The authors are to be commended for investigating the existing evidence regarding a link between chronic kidney disease and gut microbiota, deepening immunonological and nutritional aspects.  Although it is not a systematic review, the review appears complete and the authors have analyzed the topic in detail. Some minor changes in the structure of the text are need. Moreover, some discussion on other determinants or risk conditions, such as physical activity and smoking, should be add. 

 

Author Response

We would like to thank for the suggestions of revision, which undoubtedly improved our paper.

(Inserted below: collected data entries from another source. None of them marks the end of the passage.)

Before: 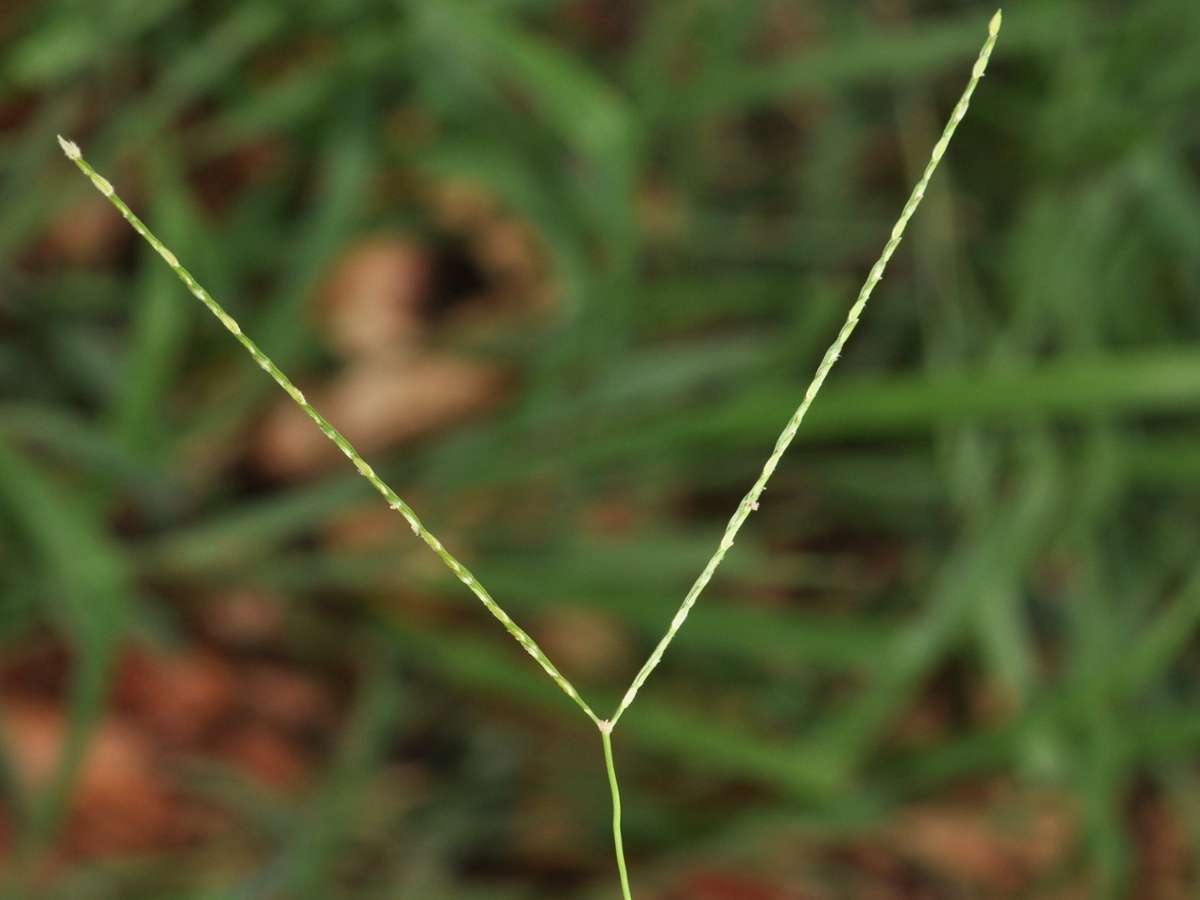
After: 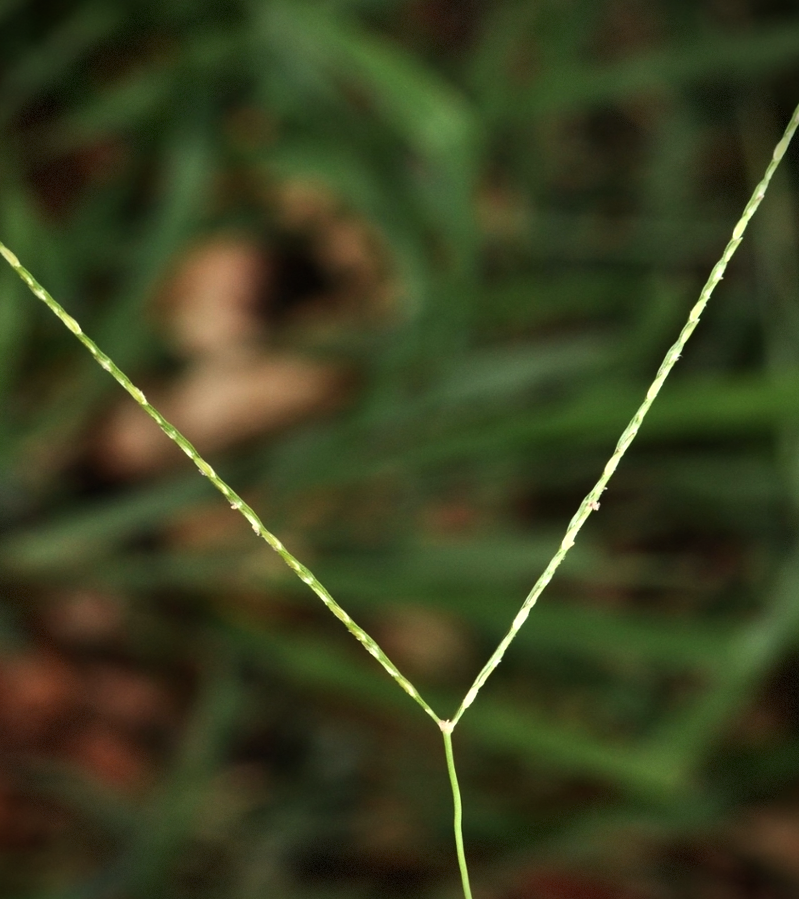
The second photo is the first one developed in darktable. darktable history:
exposure: exposure -0.295 EV, compensate highlight preservation false
crop and rotate: left 13.33%, right 20.049%
vignetting: fall-off start 87.94%, fall-off radius 26.1%, brightness -0.597, saturation 0.003, dithering 8-bit output
tone equalizer: -8 EV -0.781 EV, -7 EV -0.717 EV, -6 EV -0.623 EV, -5 EV -0.392 EV, -3 EV 0.381 EV, -2 EV 0.6 EV, -1 EV 0.687 EV, +0 EV 0.732 EV, edges refinement/feathering 500, mask exposure compensation -1.57 EV, preserve details no
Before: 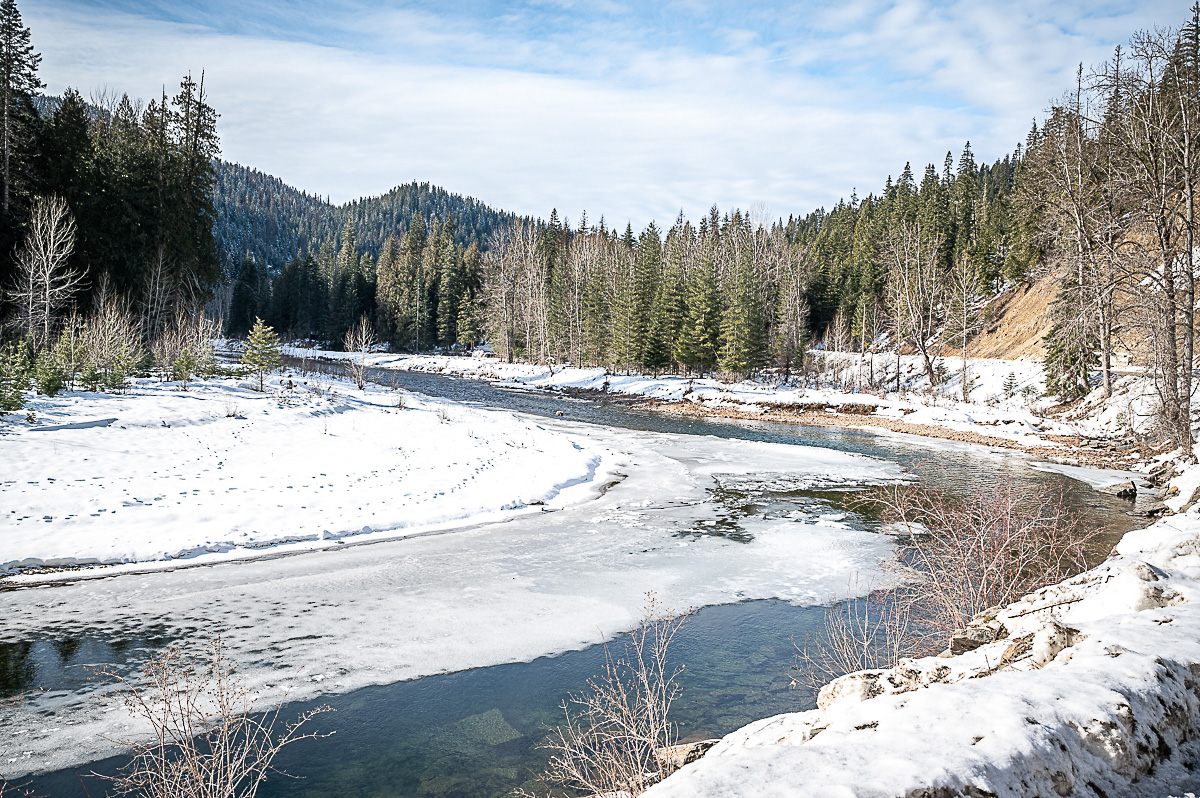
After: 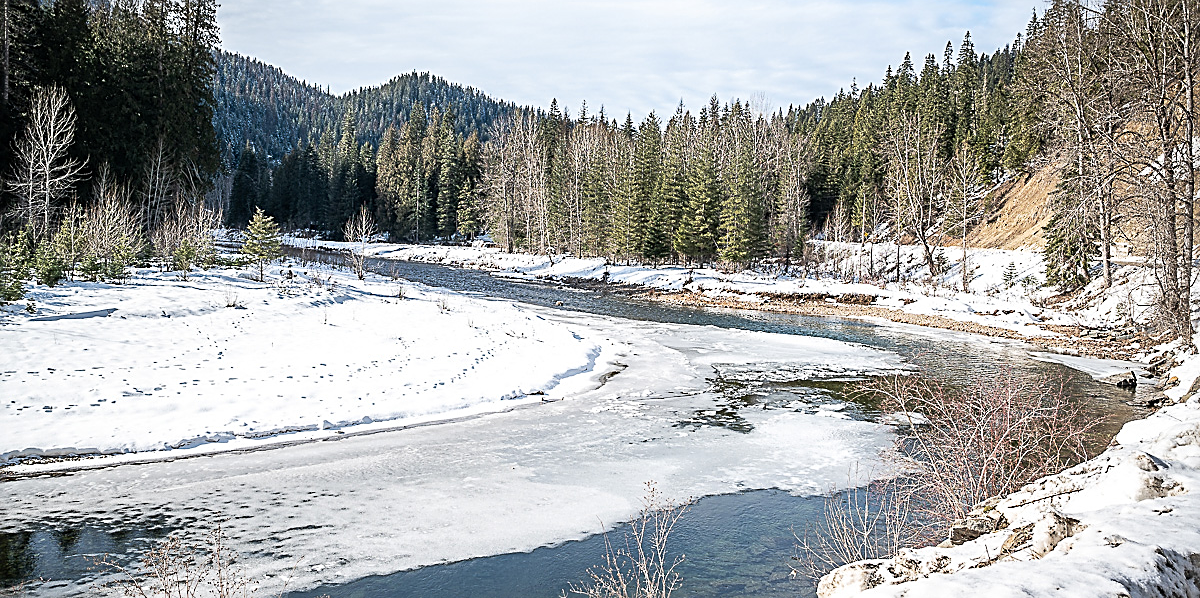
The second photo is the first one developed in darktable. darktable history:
crop: top 13.819%, bottom 11.169%
sharpen: on, module defaults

The authors are to be commended for investigating the existing evidence regarding a link between chronic kidney disease and gut microbiota, deepening immunonological and nutritional aspects.  Although it is not a systematic review, the review appears complete and the authors have analyzed the topic in detail. Some minor changes in the structure of the text are need. Moreover, some discussion on other determinants or risk conditions, such as physical activity and smoking, should be add. 

Re: Thank you for this comment. We really appreciate your help in this matter. We have added new paragraphs  with regard to physical activity and smoking in patients with CKD (p. 18) and proper references were included (no. 144-146). All changes were highlighted in red.